Le cours coûte environ 2500$ et il faut se déplacer une semaine à Lévis.
Secourisme élémentaire en mer
C’est un cours de deux jours sur les techniques de secourisme en mer. Il est offert par le CFMU pour 400$, mais on peut le suivre dans le privé pour 150$. On peut le suivre pendant une fin de semaine.
Pour avoir suivi un cours de secourisme « ordinaire » avant d’avoir à prendre ce cours, je dirais que c’est la même affaire… mais un peu plus cher. Si j’avais à repenser mon cheminement, je ferais immédiatement le cours de secourisme en mer, sans secourisme « ordinaire », pour aller chercher la certification STCW. Le cours n’est pas particulièrement difficile.
Responsabilité professionnelle en tant que Skipper
Le cours couvre les modalités administratives et légales associées aux opérations d’un bateau commercial. Comment assembler l’équipage, comment réfléchir aux opérations, aux processus d’embauches, quelles sont les normes légales de construction de navires et les différentes normes de respect d’équipement de survie. C’est à la mi-chemin entre un cours universitaires de droit et un cours universitaire de gestion des opérations.
Le cours est particulièrement aride. Il faut absorber énormément de matériel sur les normes de construction de navires, de même que les obligations légales des navires et/ou des skippers.
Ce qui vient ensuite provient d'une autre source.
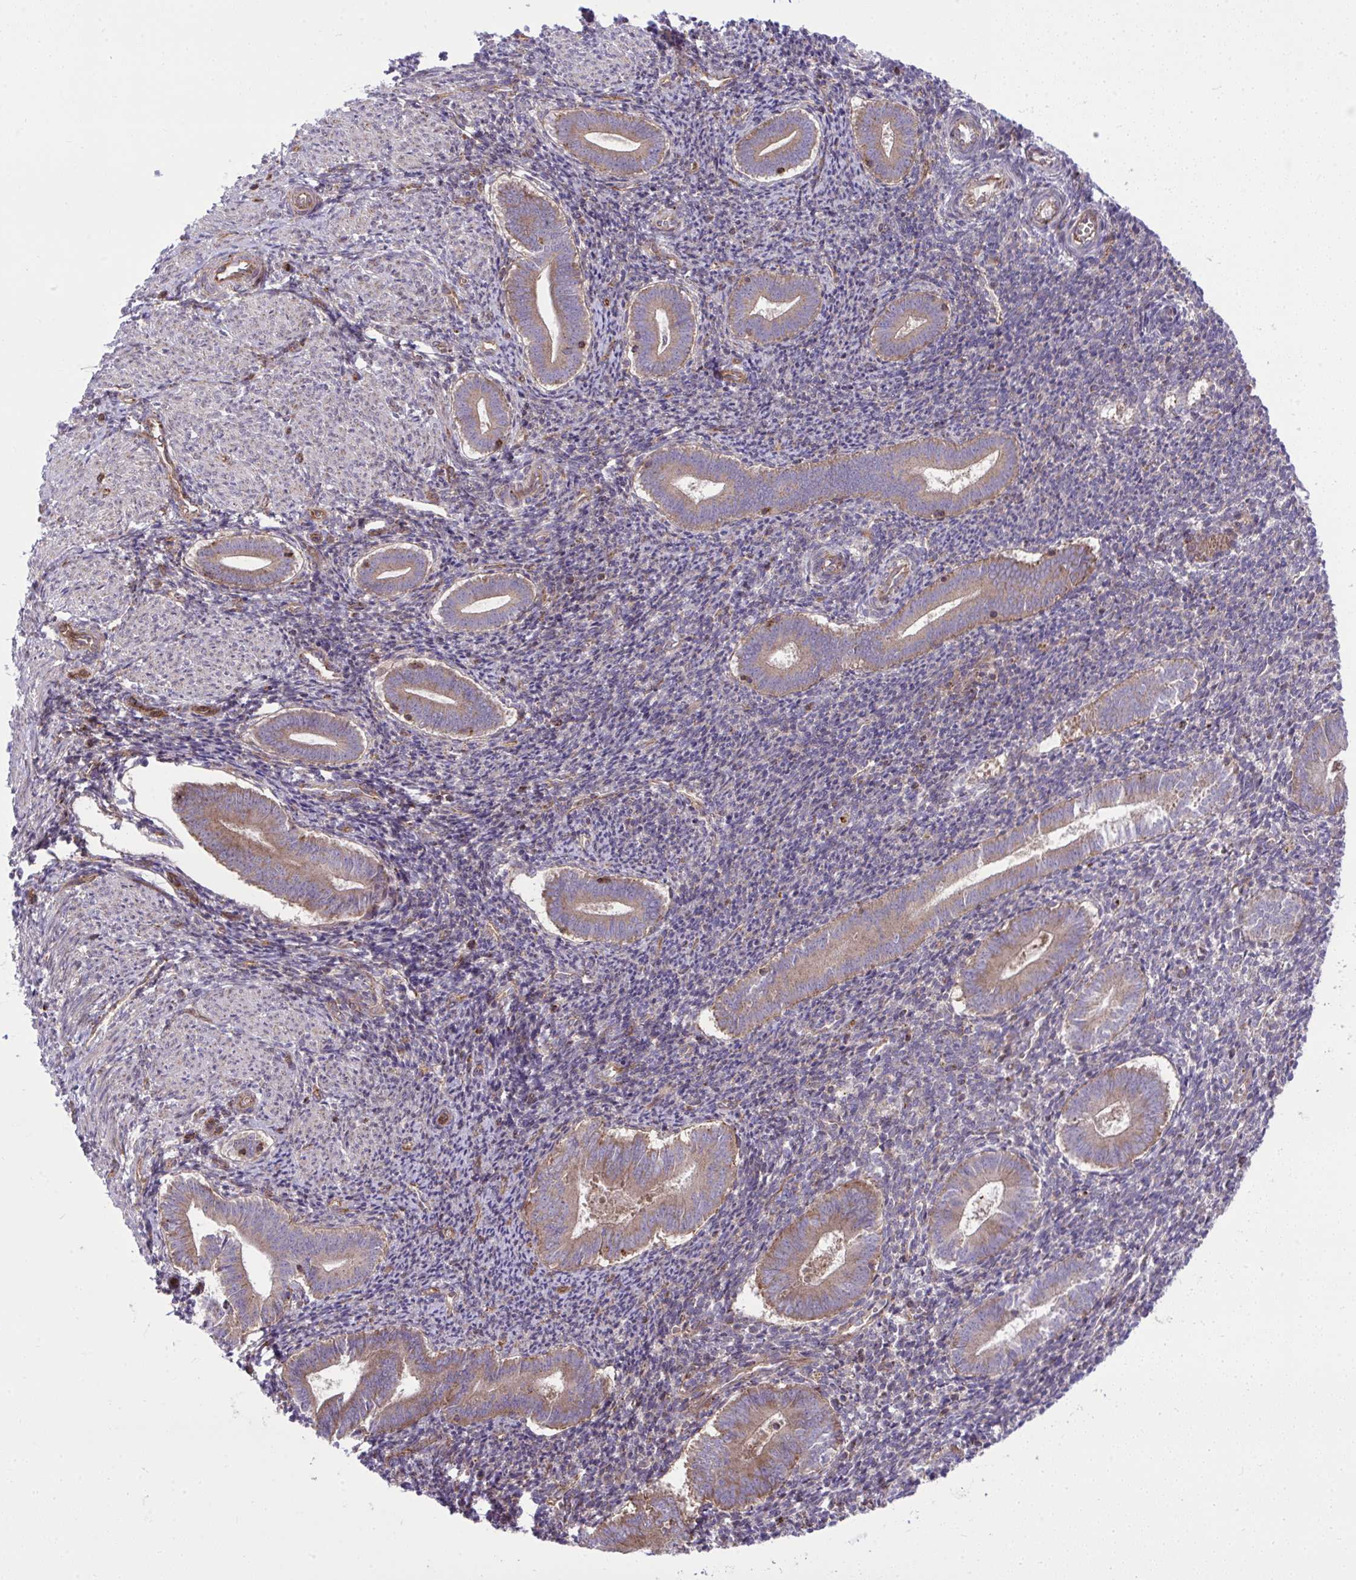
{"staining": {"intensity": "weak", "quantity": "<25%", "location": "cytoplasmic/membranous"}, "tissue": "endometrium", "cell_type": "Cells in endometrial stroma", "image_type": "normal", "snomed": [{"axis": "morphology", "description": "Normal tissue, NOS"}, {"axis": "topography", "description": "Endometrium"}], "caption": "Immunohistochemistry (IHC) histopathology image of benign endometrium: human endometrium stained with DAB (3,3'-diaminobenzidine) exhibits no significant protein positivity in cells in endometrial stroma.", "gene": "NMNAT3", "patient": {"sex": "female", "age": 25}}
J’ai suivi le cours en ligne. L’approche pédagogique du cours est de fournir des condensés de textes légaux et de normes techniques, suivi de quiz. La plupart des questions demandaient une lecture des textes légaux et/ou des normes, si bien qu’avant le troisième quiz (sur une dizaine), j’ai cessé de lire les condensés et suis passé directement à la lecture des textes légaux et des normes. Si vous êtes le genre de personne qui aime faire ses impôts, vous aimerez le cours. Pour tous les autres… c’est comme faire ses impôts. Évidemment, on comprend l’utilité, mais ce n’est pas particulièrement plaisant.
Le cours est orienté sur les lois et normes du Royaume-Uni, mais le cours fait aussi très bien comprendre qu’un navire du Royaume-Uni naviguant dans les eaux territoriales d’un autre pays et aussi assujetti aux lois de ce pays. Ils recommandent donc de faire le suivi législatif d’un autre pays (e.g. le Canada) en même temps qu’on fait le cours, pour « s’habituer » à faire ce genre de recherches en continu.
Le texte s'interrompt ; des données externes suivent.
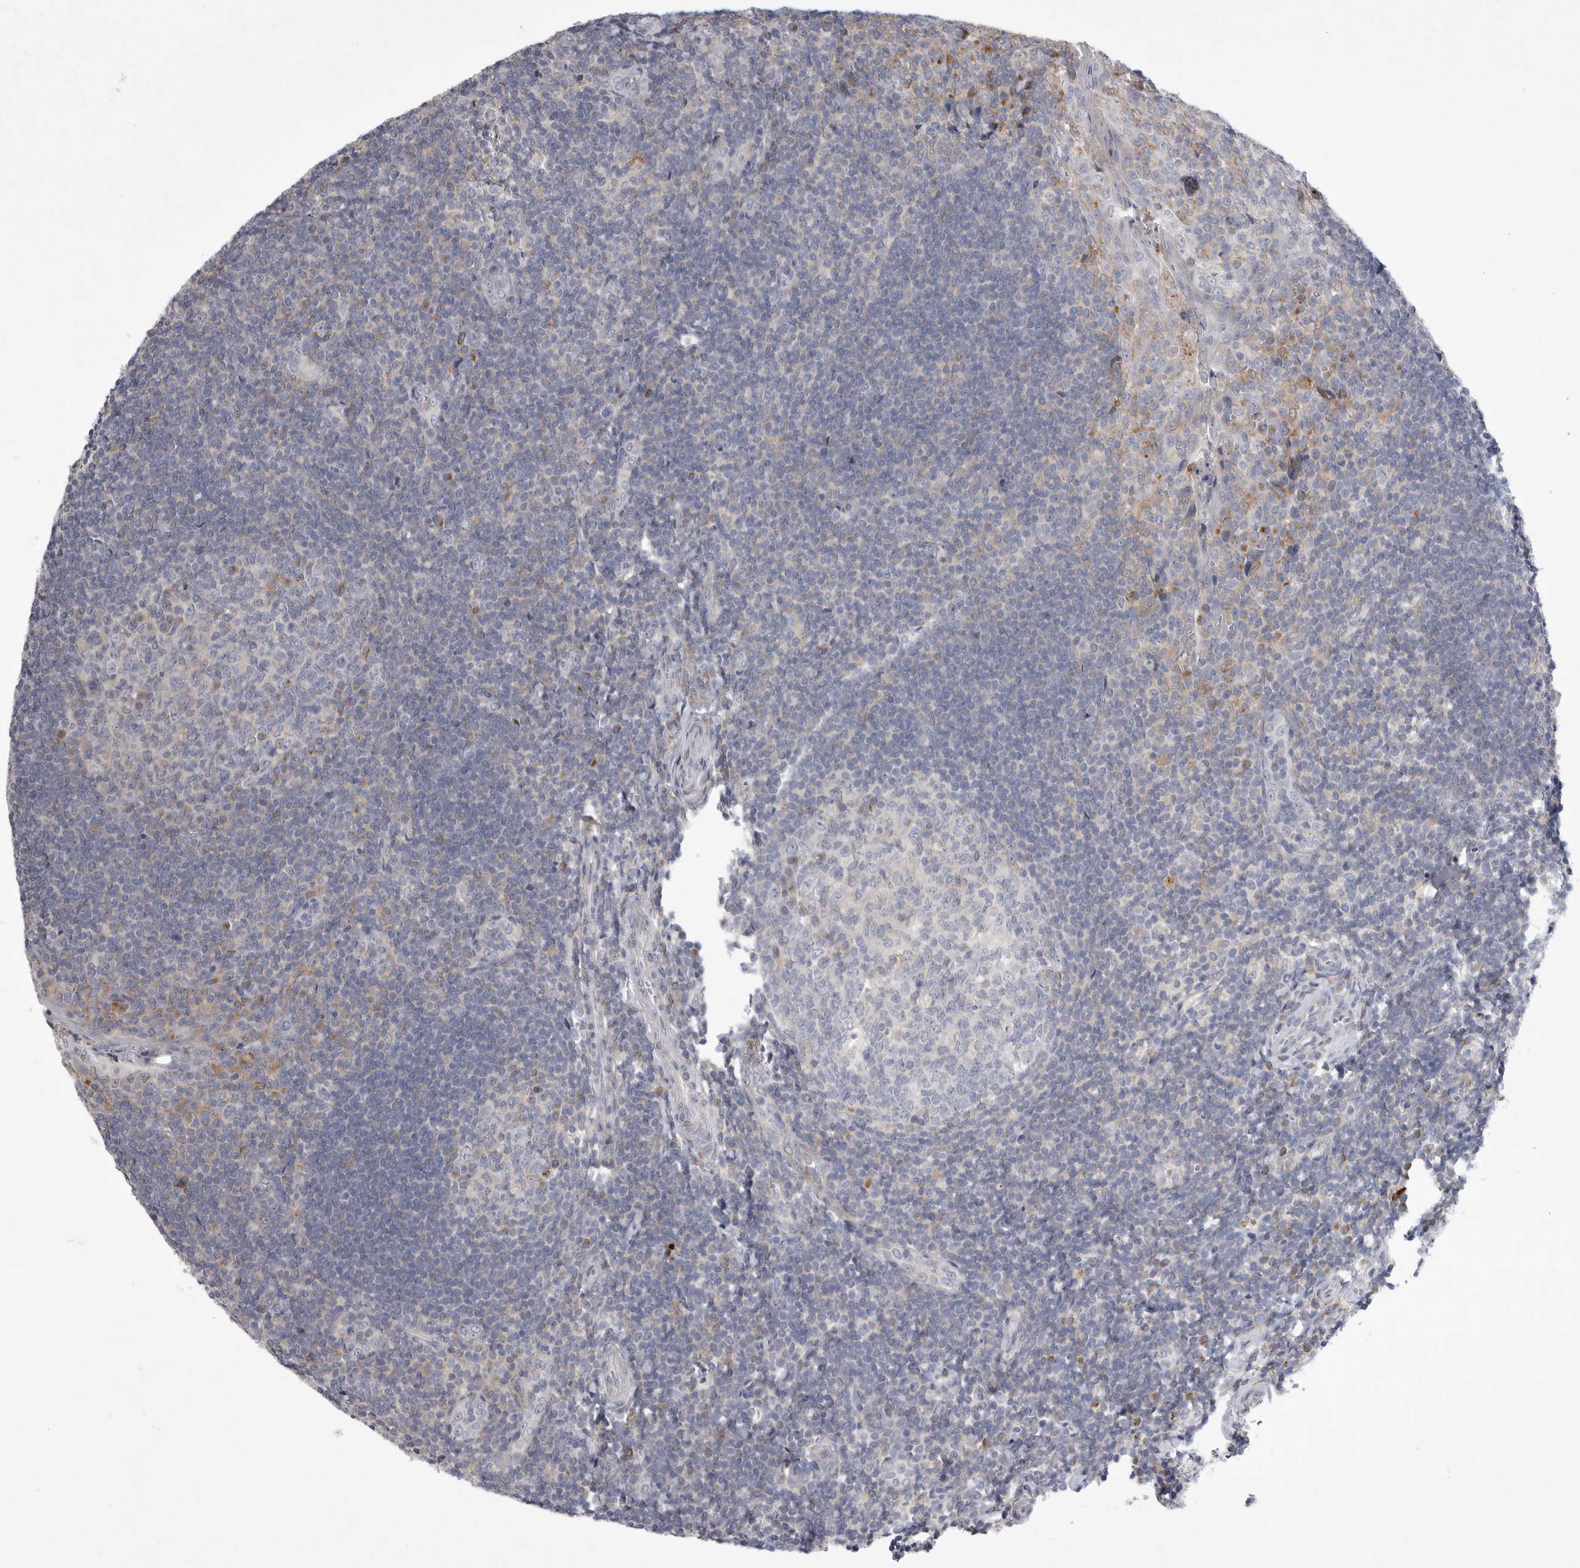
{"staining": {"intensity": "negative", "quantity": "none", "location": "none"}, "tissue": "tonsil", "cell_type": "Germinal center cells", "image_type": "normal", "snomed": [{"axis": "morphology", "description": "Normal tissue, NOS"}, {"axis": "topography", "description": "Tonsil"}], "caption": "Immunohistochemical staining of unremarkable human tonsil demonstrates no significant staining in germinal center cells. The staining was performed using DAB (3,3'-diaminobenzidine) to visualize the protein expression in brown, while the nuclei were stained in blue with hematoxylin (Magnification: 20x).", "gene": "SIGLEC10", "patient": {"sex": "male", "age": 27}}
L’examen du cours est excellent. Ils vous fournissent un plan de navigation, les spécifications d’un bateau … et ils vous demandent quelles sont vos obligations légales en matière d’équipage, de médicaments à bord, de compétences, etc. Ça fait pédaler, mais l’exercice a le mérite d’être très concret.
Obtention du brevet
Une fois toutes ces certifications obtenues, on achemine son dossier et son « ancien » brevet YachtMaster au RYA. On peut payer pour un « fast track » ou attendre les délais normaux de livraison. Ensuite, vous obtenez un nouveau brevet contenant les spécifications commerciales.
Valid for commercial use on vessels subject to the codes of practice issued by the Maritime an Coastguard Agency until: [date d’expiration].
[…] This certificate is valid for use as Master of Yachts of up to 200gt on commercially and privately registered yachts until: [date d’expiration].
(Extrait du Brevet avec adossement commercial)
Conclusion
Est-ce utile d’avoir un adossement commercial? Seulement si vous souhaitez tirer un revenu légal comme Skipper. En soit, la licence commerciale du RYA ouvre des portes à l’étranger, de par la notoriété du RYA, mais c’est aussi une voie d’accès à un titre de capitaine en bonne et due forme.
Une formation YachtMaster du RYA (ou du IYT) est une condition nécessaire d’accès aux examens donnant le titre de Capitaine MCA 200. Cette certification permet en principe de travailler à titre de capitaine sur n’importe quel navire (de moins de 200 tonnes) et, de par la convention STCW, devrait être reconnue par les pays membres de l’OMI.